The research was presented Thursday, Feb. 12, at the American Heart Association/American Stroke Association (AHA/ASA) International Stroke Conference 2015 in Nashville, Tennessee. Joseph Broderick, MD, a professor in the UC Department of Neurology and Rehabilitation Medicine and director of the UC Neuroscience Institute, a partnership of the UC College of Medicine and UC Health, made the presentation.
“Our pooled data, as well as other reported trials, call for thoughtful consideration of current triage for patients who present with severe stroke and who are candidates for endovascular therapy within a given region of the brain,” says Broderick.
Broderick and colleagues from UC and the Netherlands looked at two trials of devices or medication within the brain arteries used to treat ischemic stroke-causing blood clots (known as endovascular or intra-arterial therapy):
• The International management of Stroke (IMS) III Trial, begun in 2006 and funded by the National Institute of Neurological Disorders and Stroke (NINDS), part of the National Institutes of Health (NIH). UC was the coordinating center for the trial, with Broderick as principal investigator and Thomas Tomsick, MD, professor of radiology and director of neuroradiology at UC, as principal neuro-interventionist.
• The Multicenter Randomized Clinical Trial of Endovascular Treatment for Acute Ischemic Stroke in the Netherlands (MR CLEAN), led by Diederik Dippel, MD, PhD, senior consultant in the neurology department at the Erasmus Medical Center in Rotterdam, the Netherlands.

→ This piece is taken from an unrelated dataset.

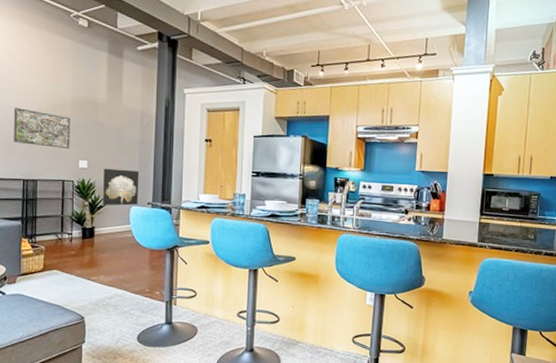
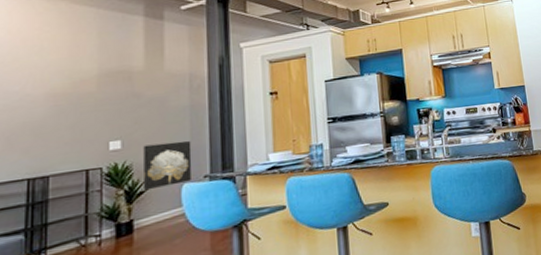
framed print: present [14,108,70,148] -> none [14,92,96,135]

In May 2012, NINDS announced that it was stopping the IMS III trial because an interim analysis indicated that the combination approach of the standard FDA-approved intravenous (IV) treatment of tissue plasminogen activator (tPA) alone and endovascular therapy using either tPA delivered directly into the artery at the site of the clot or an FDA-approved device to remove the clot was unlikely to demonstrate the desired minimum 10 percent benefit even if the study completed the projected full enrollment of 900 patients. (It had enrolled 656 adult patients at 58 centers in North America, Europe and Australia by the time it was stopped.) However, subgroup analyses of the trial suggested benefit for certain subgroups, including those with severe stroke at baseline.
MR CLEAN results presented in October 2014 at the 9th World Stroke Congress in Istanbul, Turkey, showed that patients with clot-caused strokes benefit when they receive treatment with devices that mechanically remove blood clots from within the blocked artery after standard treatment, including treatment with IV tPA.

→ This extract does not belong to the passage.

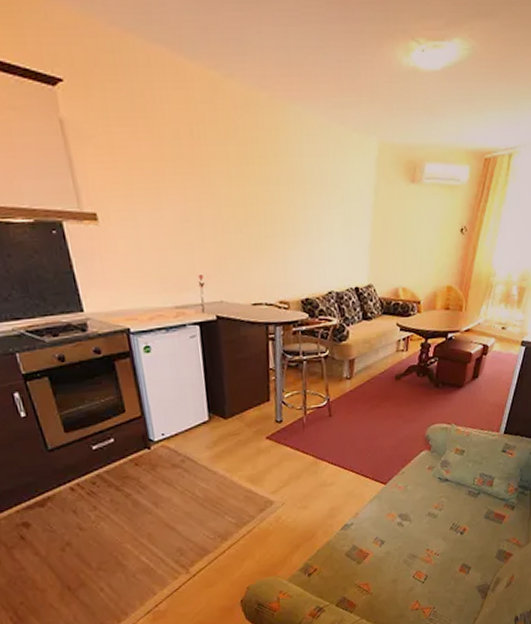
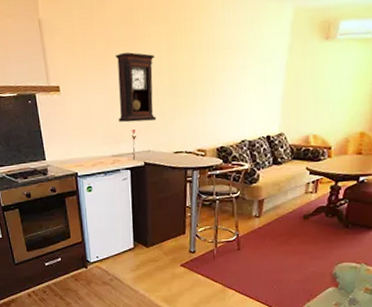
pendulum clock: none [171,175,229,266] -> present [115,52,157,123]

Broderick says the pooled analysis, planned prior to the unblinding of the MR CLEAN Trial results and begun after publication of the MR CLEAN study in December, showed that for patients with severe stroke (equal to or higher than 20 on the NIH Stroke Scale), endovascular therapy after IV tPA improved functional outcome at 90 days in about one in four patients as compared with IV tPA alone (about one in 10), with no increase in mortality.
In the IMS subgroup with an NIH Stroke Scale score equal or higher than 20, IV tPA alone was associated with improvement in about one-third of patients during the first 40 minutes after being administered.
“For patients with severe stroke with a major arterial occlusion, endovascular therapy after IV tPA improves outcome and should be considered a new standard of care,” Broderick says. “Our pooled data, as well as other reported trials at the International Stroke Conference this week, call for thoughtful consideration of current triage for patients who present with severe stroke and who are candidates for endovascular therapy within a given region.”
Broderick’s required financial disclosures include other research support from Genentech for a study of the efficacy and safety of IV tPA in patients with mild stroke.